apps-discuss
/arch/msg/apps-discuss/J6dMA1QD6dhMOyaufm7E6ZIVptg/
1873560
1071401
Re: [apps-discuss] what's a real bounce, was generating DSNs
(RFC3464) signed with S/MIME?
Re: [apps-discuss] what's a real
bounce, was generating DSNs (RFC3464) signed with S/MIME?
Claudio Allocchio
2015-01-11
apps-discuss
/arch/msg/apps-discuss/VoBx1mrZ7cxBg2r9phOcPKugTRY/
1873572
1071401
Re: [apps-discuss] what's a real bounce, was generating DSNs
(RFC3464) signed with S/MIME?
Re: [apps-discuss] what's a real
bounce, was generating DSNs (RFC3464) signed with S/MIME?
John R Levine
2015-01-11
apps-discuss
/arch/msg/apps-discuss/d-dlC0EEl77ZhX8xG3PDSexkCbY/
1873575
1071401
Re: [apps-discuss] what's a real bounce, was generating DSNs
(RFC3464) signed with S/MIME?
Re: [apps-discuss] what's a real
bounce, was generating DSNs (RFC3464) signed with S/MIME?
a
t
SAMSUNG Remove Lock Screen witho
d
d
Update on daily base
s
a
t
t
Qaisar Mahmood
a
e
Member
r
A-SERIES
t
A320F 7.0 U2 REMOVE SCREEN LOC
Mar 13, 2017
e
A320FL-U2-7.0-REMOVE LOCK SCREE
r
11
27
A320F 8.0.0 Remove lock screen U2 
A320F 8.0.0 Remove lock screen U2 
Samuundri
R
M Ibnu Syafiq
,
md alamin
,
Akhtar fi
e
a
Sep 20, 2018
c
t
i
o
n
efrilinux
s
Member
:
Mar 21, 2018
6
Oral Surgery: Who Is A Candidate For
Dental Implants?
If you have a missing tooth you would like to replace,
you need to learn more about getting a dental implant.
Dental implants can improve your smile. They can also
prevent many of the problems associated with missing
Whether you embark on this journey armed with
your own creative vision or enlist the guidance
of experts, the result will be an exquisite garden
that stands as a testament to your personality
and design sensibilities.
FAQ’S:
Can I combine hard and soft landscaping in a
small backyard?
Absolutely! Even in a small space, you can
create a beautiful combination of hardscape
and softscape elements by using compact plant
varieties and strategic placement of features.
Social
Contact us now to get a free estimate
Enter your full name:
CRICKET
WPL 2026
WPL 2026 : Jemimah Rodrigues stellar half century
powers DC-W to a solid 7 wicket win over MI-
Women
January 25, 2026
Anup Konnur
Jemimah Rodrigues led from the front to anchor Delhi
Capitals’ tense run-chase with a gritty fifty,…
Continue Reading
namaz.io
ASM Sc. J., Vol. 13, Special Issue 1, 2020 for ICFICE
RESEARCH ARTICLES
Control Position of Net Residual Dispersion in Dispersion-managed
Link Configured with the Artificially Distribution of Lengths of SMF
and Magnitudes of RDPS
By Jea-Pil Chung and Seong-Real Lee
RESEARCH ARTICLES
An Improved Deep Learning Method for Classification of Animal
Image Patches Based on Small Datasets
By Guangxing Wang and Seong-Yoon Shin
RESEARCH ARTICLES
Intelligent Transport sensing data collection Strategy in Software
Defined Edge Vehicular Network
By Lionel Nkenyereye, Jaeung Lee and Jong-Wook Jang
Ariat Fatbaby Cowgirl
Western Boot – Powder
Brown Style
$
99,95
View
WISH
----------------
Work order: Reproduce every line of the listing above, character for character, with no changes.

Solution to this problem:
apps-discuss
/arch/msg/apps-discuss/J6dMA1QD6dhMOyaufm7E6ZIVptg/
1873560
1071401
Re: [apps-discuss] what's a real bounce, was generating DSNs
(RFC3464) signed with S/MIME?
Re: [apps-discuss] what's a real
bounce, was generating DSNs (RFC3464) signed with S/MIME?
Claudio Allocchio
2015-01-11
apps-discuss
/arch/msg/apps-discuss/VoBx1mrZ7cxBg2r9phOcPKugTRY/
1873572
1071401
Re: [apps-discuss] what's a real bounce, was generating DSNs
(RFC3464) signed with S/MIME?
Re: [apps-discuss] what's a real
bounce, was generating DSNs (RFC3464) signed with S/MIME?
John R Levine
2015-01-11
apps-discuss
/arch/msg/apps-discuss/d-dlC0EEl77ZhX8xG3PDSexkCbY/
1873575
1071401
Re: [apps-discuss] what's a real bounce, was generating DSNs
(RFC3464) signed with S/MIME?
Re: [apps-discuss] what's a real
bounce, was generating DSNs (RFC3464) signed with S/MIME?
a
t
SAMSUNG Remove Lock Screen witho
d
d
Update on daily base
s
a
t
t
Qaisar Mahmood
a
e
Member
r
A-SERIES
t
A320F 7.0 U2 REMOVE SCREEN LOC
Mar 13, 2017
e
A320FL-U2-7.0-REMOVE LOCK SCREE
r
11
27
A320F 8.0.0 Remove lock screen U2 
A320F 8.0.0 Remove lock screen U2 
Samuundri
R
M Ibnu Syafiq
,
md alamin
,
Akhtar fi
e
a
Sep 20, 2018
c
t
i
o
n
efrilinux
s
Member
:
Mar 21, 2018
6
Oral Surgery: Who Is A Candidate For
Dental Implants?
If you have a missing tooth you would like to replace,
you need to learn more about getting a dental implant.
Dental implants can improve your smile. They can also
prevent many of the problems associated with missing
Whether you embark on this journey armed with
your own creative vision or enlist the guidance
of experts, the result will be an exquisite garden
that stands as a testament to your personality
and design sensibilities.
FAQ’S:
Can I combine hard and soft landscaping in a
small backyard?
Absolutely! Even in a small space, you can
create a beautiful combination of hardscape
and softscape elements by using compact plant
varieties and strategic placement of features.
Social
Contact us now to get a free estimate
Enter your full name:
CRICKET
WPL 2026
WPL 2026 : Jemimah Rodrigues stellar half century
powers DC-W to a solid 7 wicket win over MI-
Women
January 25, 2026
Anup Konnur
Jemimah Rodrigues led from the front to anchor Delhi
Capitals’ tense run-chase with a gritty fifty,…
Continue Reading
namaz.io
ASM Sc. J., Vol. 13, Special Issue 1, 2020 for ICFICE
RESEARCH ARTICLES
Control Position of Net Residual Dispersion in Dispersion-managed
Link Configured with the Artificially Distribution of Lengths of SMF
and Magnitudes of RDPS
By Jea-Pil Chung and Seong-Real Lee
RESEARCH ARTICLES
An Improved Deep Learning Method for Classification of Animal
Image Patches Based on Small Datasets
By Guangxing Wang and Seong-Yoon Shin
RESEARCH ARTICLES
Intelligent Transport sensing data collection Strategy in Software
Defined Edge Vehicular Network
By Lionel Nkenyereye, Jaeung Lee and Jong-Wook Jang
Ariat Fatbaby Cowgirl
Western Boot – Powder
Brown Style
$
99,95
View
WISH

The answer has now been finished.